A top Health and Human Services official who said he was shoved out of a key coronavirus response job for pushing back against "efforts to fund potentially dangerous drugs promoted by those with political connections" submitted his resignation Tuesday, his lawyers said.
In an interview with NBC News, the official, Dr. Rick Bright, said the lack of transparency by the Trump administration and political interference at public health agencies was getting worse.
“From the very beginning of this outbreak, this administration has not told Americans the truth about this virus,” Bright said Thursday. “The political interference has not stopped at all. I believe it's intensified.”
“It's dangerous, it's reckless, and it's causing lives to be lost every day,” he added.
Bright filed a whistleblower complaint in May charging "an abuse of authority or gross mismanagement" at the Department of Health and Human Services. He said his resistance to political pressure led to his being removed from his post as deputy assistant secretary for preparedness and response and director of the Biomedical Advanced Research and Development Authority, or BARDA.
The 89-page whistleblower complaint says Bright was transferred from BARDA "without warning or explanation" over his refusal to embrace hydroxychloroquine — the anti-malarial drug promoted by President Donald Trump as a potential coronavirus remedy.
He was transferred to the National Institutes of Health, where he said he has been sidelined. An amended whistleblower complaint said he had been assigned no meaningful work since Sept. 4, after he completed his previous assignment. "He has been idle for weeks," said the amended complaint, also sent Tuesday.
In the Thursday interview, Bright told NBC News that in September his proposed plans for a robust national Covid-19 testing program - including the testing of asymptomatic individuals - were rejected for political considerations.
Bright said the NIH director, Francis Collins, praised his “great ideas” but told him he couldn’t put them forward out of fear of “stepping on the toes of others in the administration who may not be ready for that.”
“He did not want to pay the political price of moving those concepts forward, because he was afraid of the retaliation or the pushback,” Bright said.
He said that the issue of testing was a delicate subject in senior leadership meetings of public health experts, who were concerned about contradicting the White House’s approach to the virus.
“We agreed that it was probably best to remove the term ‘strategy’ or ‘plan,’” Bright said. “We shouldn't call it that, so we wouldn't have the ire of the administration on us. We should tiptoe around the terminology.”
Bright said he and other colleagues expressed concern that political appointees – including White House Chief of Staff Mark Meadows and Treasury Secretary Steve Mnuchin - were making decisions about contracts for diagnostic tests and other critical supplies.
White House spokesman Brian Morgenstern rejected Bright's allegations.

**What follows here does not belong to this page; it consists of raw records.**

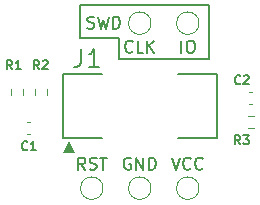
<source format=gbr>
%TF.GenerationSoftware,KiCad,Pcbnew,(5.1.7)-1*%
%TF.CreationDate,2021-02-21T14:58:14-08:00*%
%TF.ProjectId,swd-connection,7377642d-636f-46e6-9e65-6374696f6e2e,A*%
%TF.SameCoordinates,Original*%
%TF.FileFunction,Legend,Top*%
%TF.FilePolarity,Positive*%
%FSLAX46Y46*%
G04 Gerber Fmt 4.6, Leading zero omitted, Abs format (unit mm)*
G04 Created by KiCad (PCBNEW (5.1.7)-1) date 2021-02-21 14:58:14*
%MOMM*%
%LPD*%
G01*
G04 APERTURE LIST*
%ADD10C,0.152400*%
%ADD11C,0.150000*%
%ADD12C,0.120000*%
%ADD13C,0.127000*%
%ADD14C,0.100000*%
G04 APERTURE END LIST*
D10*
X33479619Y-72087619D02*
X33140952Y-71603809D01*
X32899047Y-72087619D02*
X32899047Y-71071619D01*
X33286095Y-71071619D01*
X33382857Y-71120000D01*
X33431238Y-71168380D01*
X33479619Y-71265142D01*
X33479619Y-71410285D01*
X33431238Y-71507047D01*
X33382857Y-71555428D01*
X33286095Y-71603809D01*
X32899047Y-71603809D01*
X33866666Y-72039238D02*
X34011809Y-72087619D01*
X34253714Y-72087619D01*
X34350476Y-72039238D01*
X34398857Y-71990857D01*
X34447238Y-71894095D01*
X34447238Y-71797333D01*
X34398857Y-71700571D01*
X34350476Y-71652190D01*
X34253714Y-71603809D01*
X34060190Y-71555428D01*
X33963428Y-71507047D01*
X33915047Y-71458666D01*
X33866666Y-71361904D01*
X33866666Y-71265142D01*
X33915047Y-71168380D01*
X33963428Y-71120000D01*
X34060190Y-71071619D01*
X34302095Y-71071619D01*
X34447238Y-71120000D01*
X34737523Y-71071619D02*
X35318095Y-71071619D01*
X35027809Y-72087619D02*
X35027809Y-71071619D01*
X40809333Y-71071619D02*
X41148000Y-72087619D01*
X41486666Y-71071619D01*
X42405904Y-71990857D02*
X42357523Y-72039238D01*
X42212380Y-72087619D01*
X42115619Y-72087619D01*
X41970476Y-72039238D01*
X41873714Y-71942476D01*
X41825333Y-71845714D01*
X41776952Y-71652190D01*
X41776952Y-71507047D01*
X41825333Y-71313523D01*
X41873714Y-71216761D01*
X41970476Y-71120000D01*
X42115619Y-71071619D01*
X42212380Y-71071619D01*
X42357523Y-71120000D01*
X42405904Y-71168380D01*
X43421904Y-71990857D02*
X43373523Y-72039238D01*
X43228380Y-72087619D01*
X43131619Y-72087619D01*
X42986476Y-72039238D01*
X42889714Y-71942476D01*
X42841333Y-71845714D01*
X42792952Y-71652190D01*
X42792952Y-71507047D01*
X42841333Y-71313523D01*
X42889714Y-71216761D01*
X42986476Y-71120000D01*
X43131619Y-71071619D01*
X43228380Y-71071619D01*
X43373523Y-71120000D01*
X43421904Y-71168380D01*
X37325904Y-71120000D02*
X37229142Y-71071619D01*
X37084000Y-71071619D01*
X36938857Y-71120000D01*
X36842095Y-71216761D01*
X36793714Y-71313523D01*
X36745333Y-71507047D01*
X36745333Y-71652190D01*
X36793714Y-71845714D01*
X36842095Y-71942476D01*
X36938857Y-72039238D01*
X37084000Y-72087619D01*
X37180761Y-72087619D01*
X37325904Y-72039238D01*
X37374285Y-71990857D01*
X37374285Y-71652190D01*
X37180761Y-71652190D01*
X37809714Y-72087619D02*
X37809714Y-71071619D01*
X38390285Y-72087619D01*
X38390285Y-71071619D01*
X38874095Y-72087619D02*
X38874095Y-71071619D01*
X39116000Y-71071619D01*
X39261142Y-71120000D01*
X39357904Y-71216761D01*
X39406285Y-71313523D01*
X39454666Y-71507047D01*
X39454666Y-71652190D01*
X39406285Y-71845714D01*
X39357904Y-71942476D01*
X39261142Y-72039238D01*
X39116000Y-72087619D01*
X38874095Y-72087619D01*
D11*
X36322000Y-60960000D02*
X36322000Y-62738000D01*
X36322000Y-60960000D02*
X33020000Y-60960000D01*
D10*
X41631809Y-62181619D02*
X41631809Y-61165619D01*
X42309142Y-61165619D02*
X42502666Y-61165619D01*
X42599428Y-61214000D01*
X42696190Y-61310761D01*
X42744571Y-61504285D01*
X42744571Y-61842952D01*
X42696190Y-62036476D01*
X42599428Y-62133238D01*
X42502666Y-62181619D01*
X42309142Y-62181619D01*
X42212380Y-62133238D01*
X42115619Y-62036476D01*
X42067238Y-61842952D01*
X42067238Y-61504285D01*
X42115619Y-61310761D01*
X42212380Y-61214000D01*
X42309142Y-61165619D01*
X37495238Y-62084857D02*
X37446857Y-62133238D01*
X37301714Y-62181619D01*
X37204952Y-62181619D01*
X37059809Y-62133238D01*
X36963047Y-62036476D01*
X36914666Y-61939714D01*
X36866285Y-61746190D01*
X36866285Y-61601047D01*
X36914666Y-61407523D01*
X36963047Y-61310761D01*
X37059809Y-61214000D01*
X37204952Y-61165619D01*
X37301714Y-61165619D01*
X37446857Y-61214000D01*
X37495238Y-61262380D01*
X38414476Y-62181619D02*
X37930666Y-62181619D01*
X37930666Y-61165619D01*
X38753142Y-62181619D02*
X38753142Y-61165619D01*
X39333714Y-62181619D02*
X38898285Y-61601047D01*
X39333714Y-61165619D02*
X38753142Y-61746190D01*
X33673142Y-60101238D02*
X33818285Y-60149619D01*
X34060190Y-60149619D01*
X34156952Y-60101238D01*
X34205333Y-60052857D01*
X34253714Y-59956095D01*
X34253714Y-59859333D01*
X34205333Y-59762571D01*
X34156952Y-59714190D01*
X34060190Y-59665809D01*
X33866666Y-59617428D01*
X33769904Y-59569047D01*
X33721523Y-59520666D01*
X33673142Y-59423904D01*
X33673142Y-59327142D01*
X33721523Y-59230380D01*
X33769904Y-59182000D01*
X33866666Y-59133619D01*
X34108571Y-59133619D01*
X34253714Y-59182000D01*
X34592380Y-59133619D02*
X34834285Y-60149619D01*
X35027809Y-59423904D01*
X35221333Y-60149619D01*
X35463238Y-59133619D01*
X35850285Y-60149619D02*
X35850285Y-59133619D01*
X36092190Y-59133619D01*
X36237333Y-59182000D01*
X36334095Y-59278761D01*
X36382476Y-59375523D01*
X36430857Y-59569047D01*
X36430857Y-59714190D01*
X36382476Y-59907714D01*
X36334095Y-60004476D01*
X36237333Y-60101238D01*
X36092190Y-60149619D01*
X35850285Y-60149619D01*
D11*
X33020000Y-60960000D02*
X33020000Y-58166000D01*
X43942000Y-62738000D02*
X36322000Y-62738000D01*
X43942000Y-58166000D02*
X43942000Y-62738000D01*
X33020000Y-58166000D02*
X43942000Y-58166000D01*
D12*
%TO.C,J6*%
X39050000Y-73660000D02*
G75*
G03*
X39050000Y-73660000I-950000J0D01*
G01*
%TO.C,R1*%
X28208500Y-65294742D02*
X28208500Y-65769258D01*
X27163500Y-65294742D02*
X27163500Y-65769258D01*
%TO.C,C2*%
X47357420Y-66550000D02*
X47638580Y-66550000D01*
X47357420Y-65530000D02*
X47638580Y-65530000D01*
%TO.C,C1*%
X28842580Y-69090000D02*
X28561420Y-69090000D01*
X28842580Y-68070000D02*
X28561420Y-68070000D01*
%TO.C,R3*%
X47735258Y-68594500D02*
X47260742Y-68594500D01*
X47735258Y-67549500D02*
X47260742Y-67549500D01*
%TO.C,R2*%
X30240500Y-65769258D02*
X30240500Y-65294742D01*
X29195500Y-65769258D02*
X29195500Y-65294742D01*
%TO.C,J1*%
X43114000Y-73660000D02*
G75*
G03*
X43114000Y-73660000I-950000J0D01*
G01*
%TO.C,J3*%
X43114000Y-59690000D02*
G75*
G03*
X43114000Y-59690000I-950000J0D01*
G01*
%TO.C,J4*%
X39050000Y-59690000D02*
G75*
G03*
X39050000Y-59690000I-950000J0D01*
G01*
%TO.C,J5*%
X34986000Y-73660000D02*
G75*
G03*
X34986000Y-73660000I-950000J0D01*
G01*
D13*
%TO.C,J1*%
X44600000Y-69375000D02*
X41300000Y-69375000D01*
X44600000Y-63975000D02*
X44600000Y-69375000D01*
X41300000Y-63975000D02*
X44600000Y-63975000D01*
X31600000Y-69375000D02*
X34900000Y-69375000D01*
X31600000Y-63975000D02*
X31600000Y-69375000D01*
X34900000Y-63975000D02*
X31600000Y-63975000D01*
D14*
G36*
X31600000Y-70675000D02*
G01*
X32600000Y-70675000D01*
X32100000Y-69675000D01*
X31600000Y-70675000D01*
G37*
%TO.C,R1*%
D10*
X27305000Y-63590714D02*
X27051000Y-63227857D01*
X26869571Y-63590714D02*
X26869571Y-62828714D01*
X27159857Y-62828714D01*
X27232428Y-62865000D01*
X27268714Y-62901285D01*
X27305000Y-62973857D01*
X27305000Y-63082714D01*
X27268714Y-63155285D01*
X27232428Y-63191571D01*
X27159857Y-63227857D01*
X26869571Y-63227857D01*
X28030714Y-63590714D02*
X27595285Y-63590714D01*
X27813000Y-63590714D02*
X27813000Y-62828714D01*
X27740428Y-62937571D01*
X27667857Y-63010142D01*
X27595285Y-63046428D01*
%TO.C,C2*%
X46609000Y-64788142D02*
X46572714Y-64824428D01*
X46463857Y-64860714D01*
X46391285Y-64860714D01*
X46282428Y-64824428D01*
X46209857Y-64751857D01*
X46173571Y-64679285D01*
X46137285Y-64534142D01*
X46137285Y-64425285D01*
X46173571Y-64280142D01*
X46209857Y-64207571D01*
X46282428Y-64135000D01*
X46391285Y-64098714D01*
X46463857Y-64098714D01*
X46572714Y-64135000D01*
X46609000Y-64171285D01*
X46899285Y-64171285D02*
X46935571Y-64135000D01*
X47008142Y-64098714D01*
X47189571Y-64098714D01*
X47262142Y-64135000D01*
X47298428Y-64171285D01*
X47334714Y-64243857D01*
X47334714Y-64316428D01*
X47298428Y-64425285D01*
X46863000Y-64860714D01*
X47334714Y-64860714D01*
%TO.C,C1*%
X28575000Y-70376142D02*
X28538714Y-70412428D01*
X28429857Y-70448714D01*
X28357285Y-70448714D01*
X28248428Y-70412428D01*
X28175857Y-70339857D01*
X28139571Y-70267285D01*
X28103285Y-70122142D01*
X28103285Y-70013285D01*
X28139571Y-69868142D01*
X28175857Y-69795571D01*
X28248428Y-69723000D01*
X28357285Y-69686714D01*
X28429857Y-69686714D01*
X28538714Y-69723000D01*
X28575000Y-69759285D01*
X29300714Y-70448714D02*
X28865285Y-70448714D01*
X29083000Y-70448714D02*
X29083000Y-69686714D01*
X29010428Y-69795571D01*
X28937857Y-69868142D01*
X28865285Y-69904428D01*
%TO.C,R3*%
X46609000Y-69940714D02*
X46355000Y-69577857D01*
X46173571Y-69940714D02*
X46173571Y-69178714D01*
X46463857Y-69178714D01*
X46536428Y-69215000D01*
X46572714Y-69251285D01*
X46609000Y-69323857D01*
X46609000Y-69432714D01*
X46572714Y-69505285D01*
X46536428Y-69541571D01*
X46463857Y-69577857D01*
X46173571Y-69577857D01*
X46863000Y-69178714D02*
X47334714Y-69178714D01*
X47080714Y-69469000D01*
X47189571Y-69469000D01*
X47262142Y-69505285D01*
X47298428Y-69541571D01*
X47334714Y-69614142D01*
X47334714Y-69795571D01*
X47298428Y-69868142D01*
X47262142Y-69904428D01*
X47189571Y-69940714D01*
X46971857Y-69940714D01*
X46899285Y-69904428D01*
X46863000Y-69868142D01*
%TO.C,R2*%
X29591000Y-63590714D02*
X29337000Y-63227857D01*
X29155571Y-63590714D02*
X29155571Y-62828714D01*
X29445857Y-62828714D01*
X29518428Y-62865000D01*
X29554714Y-62901285D01*
X29591000Y-62973857D01*
X29591000Y-63082714D01*
X29554714Y-63155285D01*
X29518428Y-63191571D01*
X29445857Y-63227857D01*
X29155571Y-63227857D01*
X29881285Y-62901285D02*
X29917571Y-62865000D01*
X29990142Y-62828714D01*
X30171571Y-62828714D01*
X30244142Y-62865000D01*
X30280428Y-62901285D01*
X30316714Y-62973857D01*
X30316714Y-63046428D01*
X30280428Y-63155285D01*
X29845000Y-63590714D01*
X30316714Y-63590714D01*
%TO.C,J1*%
X33155345Y-61903428D02*
X33155345Y-62992000D01*
X33082774Y-63209714D01*
X32937631Y-63354857D01*
X32719917Y-63427428D01*
X32574774Y-63427428D01*
X34679345Y-63427428D02*
X33808488Y-63427428D01*
X34243917Y-63427428D02*
X34243917Y-61903428D01*
X34098774Y-62121142D01*
X33953631Y-62266285D01*
X33808488Y-62338857D01*
%TD*%
M02*

</source>
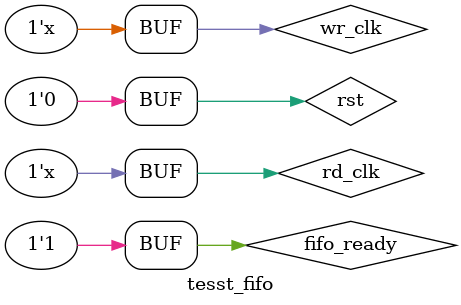
<source format=sv>
`timescale 1ns / 1ps

module tesst_fifo();

    logic wr_clk;
    logic full;
    logic [7:0] din;
    logic wr_en;
    logic rd_clk;
    logic empty;
    logic [7:0] dout;
    logic rd_en;
    
    logic rst;
    logic fifo_ready;
    
fifo_generator_0 fifo(
    .din(din),
    .wr_en(wr_en),   
    .empty(empty),
    .full(full),
    .dout(dout), 
    .rd_en(rd_en),
    .rst(rst),  
    .wr_clk(wr_clk),
    .rd_clk(rd_clk)   

);

initial begin
    rst = 0;
    wr_clk=0;
    rd_clk=0;
    fifo_ready=0;
    
    #50 rst =1;
    #50 rst =0;
    
    #200 fifo_ready = 1;
 end
 
 always begin
    #10
    wr_clk = ~wr_clk;
 end
 
 always begin
    #5
   rd_clk = ~rd_clk;
  end
  
  //¾²±âÀÛ¾÷
 always_ff @ (posedge wr_clk or posedge rst) begin  
    if(rst)begin
      din <= 0;
      wr_en  <=0;
    end else begin
        if(fifo_ready) begin
       din  <= din + 1;
       wr_en  <= 1;
     end
    end
 end
     
     
     //ÀÐ±âÀÛ¾÷
 always_ff @ (posedge rd_clk or posedge rst) begin  
    if(rst)begin      
       rd_en <=0;
     end else begin
        if(fifo_ready)
       rd_en <= 1;
     end
  end

endmodule

</source>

“Everything this person says is wrong, which is why he was invited to find employment elsewhere," Morgenstern said. "The Trump Administration’s whole-of-America response has nothing to do with politics.“
An NIH spokesperson said in a statement: “NIH can confirm that Dr. Bright resigned on October 6, effective that day. NIH does not discuss personnel issues beyond confirming employment.”
The Treasury Department did not respond to requests for comment.
After Bright went public with his May complaint, an HHS representative said he was transferred because his help was needed at NIH. The complaint is "filled with one-sided arguments and misinformation," HHS said in May.
During his time at BARDA, Bright fast-tracked one of the treatments Trump has received for Covid-19, Regeneron's antibody cocktail. It was the first contract he put in place as BARDA's director to respond to the coronavirus.
Bright said the emergency use authorizations are an important tool, but that they must be used only after independent evaluation of sufficient data demonstrates safety and effectiveness.
“The scientific experts at the FDA need to see all of the data from the companies, not cherry-picked data,” he said. “We cannot drive science through press releases.”
Bright also said he feels some relief after resigning from government, but he fears that the pandemic may get much worse in the coming months, especially if compounded by influenza and other respiratory virus outbreaks.
“I think we're going into the darkest winter in modern history because of what's in front of us,” he said. “Because this administration still does not have a plan."